Same view of the general location of the dueling tree, but in 1937.

According to an article in the August 30, 1964, Sacramento Bee, the tree endured and was purportedly located in the backyard of Mrs. Myrtle Johnson at 2121 Canterbury Road, in the Woodlake neighborhood of North Sacramento. But is/was that the actual tree? Was there even a tree or was it a grove of trees? While we can only be sure that we can't know for sure, the rest is lost to the fogs of time.

Learn of legends like this and so much more at the 2023 Sacramento Archives Crawl, set to take place on October 7, 2023, from 10 am to 4 pm at the Center for Sacramento History, the Sacramento Public Library, the California State Archives, and the California History Section of the California State Library.

Friday, July 14, 2023

The Count and the Rancher's Daughter

Like so much of Joan Didion's non-fiction, it reads like the juiciest of lore, but it's real and very accurate. In "Notes of a Native Daughter" (found in Slouching Toward Bethlehem), the Sacramento born and bred Didion, shares the storybook tale of a Sacramento rancher's daughter who meets a European prince on a Grand Tour of the European continent. As she writes on page 186: 

I want to tell you a Sacramento story. A few miles out of town is a place, six or seven thousand acres, which belonged in the beginning to a rancher with one daughter. That daughter went abroad and married a title, and when she brought the title home to live on the ranch, her father built them a vast house - music rooms, conservatories, a ballroom. They needed a ballroom because they entertained: people from abroad, people from San Franisco, house parties that lasted weeks and involved special trains. They are long dead, of course, but their only son, aging and unmarried, still lives on the place. He does not live in the house, for the house is no longer there. Over the years it burned, room by room, wing by wing. Only the chimneys of the great house are still standing, and its heir lives in their shadow, lives by himself on the charred site, in a house trailer.

That is a story my generation knows; I doubt that the next will know it, the children of the aerospace engineers...

So, what's the real-life basis for Didion's story? The Sacramento Bee, Thompson and West's 1880 History of Sacramento County, the U.S. Census (via the library's subscription to Ancestry), and various secondary sources tell us that our rancher's daughter is Alice McCauley, daughter of Virginia-born and Confederate sympathizer John F. McCauley. The "title" was Italian-born Count Julio (also referred to as Guilio) Valensin. Alice and Julio were married in Italy in the early 1870s, but eventually came back to the Sacramento Valley. The geographic location of where the ranch would have been, is more than "a few miles out of town," 21-miles southeast of Sacramento proper to be exact, just south of the Consumnes River and east of Galt near the extinct villages of Arno and Hicksville.

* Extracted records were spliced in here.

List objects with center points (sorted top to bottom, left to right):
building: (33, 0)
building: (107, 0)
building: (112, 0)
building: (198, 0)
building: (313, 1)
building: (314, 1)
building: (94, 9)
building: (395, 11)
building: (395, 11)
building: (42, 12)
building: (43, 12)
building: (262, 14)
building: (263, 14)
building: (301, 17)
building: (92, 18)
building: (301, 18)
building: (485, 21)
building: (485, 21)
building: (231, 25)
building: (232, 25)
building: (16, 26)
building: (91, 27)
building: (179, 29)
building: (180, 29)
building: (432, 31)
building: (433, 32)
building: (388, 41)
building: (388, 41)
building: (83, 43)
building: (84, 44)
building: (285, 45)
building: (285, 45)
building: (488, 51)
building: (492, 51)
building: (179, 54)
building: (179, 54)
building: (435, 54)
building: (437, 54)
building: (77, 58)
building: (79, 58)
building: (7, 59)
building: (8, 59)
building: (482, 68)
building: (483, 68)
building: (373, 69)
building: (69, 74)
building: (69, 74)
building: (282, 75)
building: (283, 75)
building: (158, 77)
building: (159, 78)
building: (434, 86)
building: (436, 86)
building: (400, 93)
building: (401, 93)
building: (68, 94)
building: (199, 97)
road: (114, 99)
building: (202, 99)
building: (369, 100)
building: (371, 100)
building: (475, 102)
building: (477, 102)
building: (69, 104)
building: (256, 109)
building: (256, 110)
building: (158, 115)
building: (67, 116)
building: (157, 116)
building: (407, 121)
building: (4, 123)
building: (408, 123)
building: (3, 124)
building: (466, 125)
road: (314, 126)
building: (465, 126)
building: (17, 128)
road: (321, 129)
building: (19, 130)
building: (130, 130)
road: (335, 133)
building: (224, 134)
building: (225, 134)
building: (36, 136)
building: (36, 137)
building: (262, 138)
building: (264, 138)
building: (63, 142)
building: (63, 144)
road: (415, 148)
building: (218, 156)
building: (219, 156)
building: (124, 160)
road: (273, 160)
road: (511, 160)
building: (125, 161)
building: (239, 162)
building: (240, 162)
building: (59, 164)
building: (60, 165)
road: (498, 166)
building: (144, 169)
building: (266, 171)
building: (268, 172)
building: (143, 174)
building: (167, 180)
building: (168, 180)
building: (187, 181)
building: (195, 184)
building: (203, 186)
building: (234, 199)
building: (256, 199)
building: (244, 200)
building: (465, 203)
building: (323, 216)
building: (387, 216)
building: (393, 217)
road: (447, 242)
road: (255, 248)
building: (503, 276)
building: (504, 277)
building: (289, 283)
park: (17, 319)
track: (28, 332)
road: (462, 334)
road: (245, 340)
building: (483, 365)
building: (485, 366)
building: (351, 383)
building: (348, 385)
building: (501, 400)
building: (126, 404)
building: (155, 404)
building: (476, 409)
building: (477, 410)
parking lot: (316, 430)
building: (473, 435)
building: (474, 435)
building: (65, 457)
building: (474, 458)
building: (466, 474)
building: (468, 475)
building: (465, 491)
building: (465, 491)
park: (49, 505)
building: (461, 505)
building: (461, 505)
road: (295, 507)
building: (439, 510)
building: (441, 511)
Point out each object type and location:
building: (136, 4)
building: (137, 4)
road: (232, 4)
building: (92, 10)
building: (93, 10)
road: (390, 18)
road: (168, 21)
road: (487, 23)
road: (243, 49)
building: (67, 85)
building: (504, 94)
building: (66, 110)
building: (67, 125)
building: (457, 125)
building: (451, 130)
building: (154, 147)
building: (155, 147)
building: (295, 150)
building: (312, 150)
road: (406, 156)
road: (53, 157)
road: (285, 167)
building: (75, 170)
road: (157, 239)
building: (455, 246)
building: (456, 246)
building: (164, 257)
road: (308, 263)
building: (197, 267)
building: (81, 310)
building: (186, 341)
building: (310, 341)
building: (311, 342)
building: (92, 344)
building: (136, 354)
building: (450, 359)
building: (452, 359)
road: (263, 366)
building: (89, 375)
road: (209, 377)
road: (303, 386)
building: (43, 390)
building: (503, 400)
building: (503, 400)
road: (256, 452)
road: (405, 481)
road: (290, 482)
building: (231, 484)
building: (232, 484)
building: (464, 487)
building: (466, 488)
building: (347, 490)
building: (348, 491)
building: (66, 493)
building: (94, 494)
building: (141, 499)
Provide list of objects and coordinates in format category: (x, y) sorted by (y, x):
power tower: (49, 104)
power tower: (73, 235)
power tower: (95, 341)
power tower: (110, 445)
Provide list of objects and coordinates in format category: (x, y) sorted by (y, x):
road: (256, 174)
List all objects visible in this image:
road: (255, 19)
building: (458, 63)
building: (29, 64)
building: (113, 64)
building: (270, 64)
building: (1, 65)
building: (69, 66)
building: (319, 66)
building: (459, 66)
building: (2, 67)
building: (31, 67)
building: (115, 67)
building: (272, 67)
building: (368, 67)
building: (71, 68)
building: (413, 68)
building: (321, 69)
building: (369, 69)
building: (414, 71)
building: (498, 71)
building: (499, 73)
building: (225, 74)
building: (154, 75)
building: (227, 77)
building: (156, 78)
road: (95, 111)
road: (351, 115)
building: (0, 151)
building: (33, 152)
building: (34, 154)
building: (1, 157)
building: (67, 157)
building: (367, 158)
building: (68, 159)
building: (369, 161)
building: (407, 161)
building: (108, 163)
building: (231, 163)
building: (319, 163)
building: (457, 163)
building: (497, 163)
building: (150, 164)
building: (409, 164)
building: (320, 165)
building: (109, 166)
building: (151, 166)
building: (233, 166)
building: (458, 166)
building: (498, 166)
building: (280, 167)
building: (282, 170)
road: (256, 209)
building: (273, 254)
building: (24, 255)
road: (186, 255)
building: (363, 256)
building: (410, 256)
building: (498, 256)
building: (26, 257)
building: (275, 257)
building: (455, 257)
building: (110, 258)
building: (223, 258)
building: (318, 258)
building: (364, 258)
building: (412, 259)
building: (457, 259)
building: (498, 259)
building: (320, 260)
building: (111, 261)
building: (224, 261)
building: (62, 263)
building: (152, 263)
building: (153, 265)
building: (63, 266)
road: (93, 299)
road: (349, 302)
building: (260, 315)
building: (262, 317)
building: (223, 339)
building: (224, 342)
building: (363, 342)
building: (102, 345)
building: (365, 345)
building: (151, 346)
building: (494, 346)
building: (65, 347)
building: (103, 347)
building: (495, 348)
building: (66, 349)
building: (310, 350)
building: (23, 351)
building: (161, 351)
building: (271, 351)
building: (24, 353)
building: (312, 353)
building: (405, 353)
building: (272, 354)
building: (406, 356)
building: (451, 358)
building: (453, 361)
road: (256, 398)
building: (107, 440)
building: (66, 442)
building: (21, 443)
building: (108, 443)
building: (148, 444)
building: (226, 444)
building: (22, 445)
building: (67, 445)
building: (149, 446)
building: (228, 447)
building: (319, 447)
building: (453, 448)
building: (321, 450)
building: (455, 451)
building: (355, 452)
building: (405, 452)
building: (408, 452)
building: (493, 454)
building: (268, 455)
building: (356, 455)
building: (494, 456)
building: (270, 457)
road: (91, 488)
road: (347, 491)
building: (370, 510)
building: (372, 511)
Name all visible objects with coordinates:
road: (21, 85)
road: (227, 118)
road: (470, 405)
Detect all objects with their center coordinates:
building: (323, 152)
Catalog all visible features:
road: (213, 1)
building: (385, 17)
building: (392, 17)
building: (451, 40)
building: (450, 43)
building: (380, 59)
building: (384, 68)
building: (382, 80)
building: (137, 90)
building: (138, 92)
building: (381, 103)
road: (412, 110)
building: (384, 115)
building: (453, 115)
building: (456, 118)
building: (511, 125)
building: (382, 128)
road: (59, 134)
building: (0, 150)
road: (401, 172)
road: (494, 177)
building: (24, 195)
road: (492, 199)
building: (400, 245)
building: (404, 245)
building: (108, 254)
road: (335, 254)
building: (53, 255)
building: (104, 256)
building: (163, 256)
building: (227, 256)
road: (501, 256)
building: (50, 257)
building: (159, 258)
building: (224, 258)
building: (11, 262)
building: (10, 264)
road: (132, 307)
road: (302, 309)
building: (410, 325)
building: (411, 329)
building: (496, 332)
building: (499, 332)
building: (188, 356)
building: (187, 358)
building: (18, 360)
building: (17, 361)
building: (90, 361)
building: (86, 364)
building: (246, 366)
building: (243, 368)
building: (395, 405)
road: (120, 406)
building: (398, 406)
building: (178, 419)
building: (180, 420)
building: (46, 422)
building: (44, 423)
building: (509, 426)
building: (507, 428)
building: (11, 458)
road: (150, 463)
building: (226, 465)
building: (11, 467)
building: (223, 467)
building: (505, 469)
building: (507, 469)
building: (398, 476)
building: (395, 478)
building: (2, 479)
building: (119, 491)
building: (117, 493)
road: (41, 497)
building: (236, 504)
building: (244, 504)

Alice and Julio did, indeed, live a lavish lifestyle, full of big houses and massive parties, attended by the Hearsts and various other wealthy families of Gilded Age California. It's also said (actually the Sacramento Bee said it) that Julio won a duel with another suitor for the affections of Alice. On the way less romantic side, the Bee also tells us that Alice was charged with treason for singing "Dixie" in 1861 in a San Francisco hotel, just after the start of the American Civil War. The charges were dropped after the family fled to Europe to stump for the southern cause.

Sacramento County Map, J.C. Boyd, 1903

Julio died young at the age of 46 from a burst appendix, but Alice lived to see two world wars, the Great Depression, the birth of the automobile and advent of human flight, dying in 1949 at the age of 101. A year later, her grand mansion was felled by fire. The lone son of Alice and Julio was Pio Valensin, who was born in Italy and the sole heir to Alice's ranch. When Didion wrote about the Valensins, Pio was still the owner of a roughly 4,500-acre spread of prime ranch land and hardly destitute to where he had to live in a house trailer.

Valensin Ranch, circa 1875. Thompson and West.

In the mid-1990s, the Nature Conservancy paid the descendants of the Valensins $12 million for the ranch, converting it into a massive nature preserve.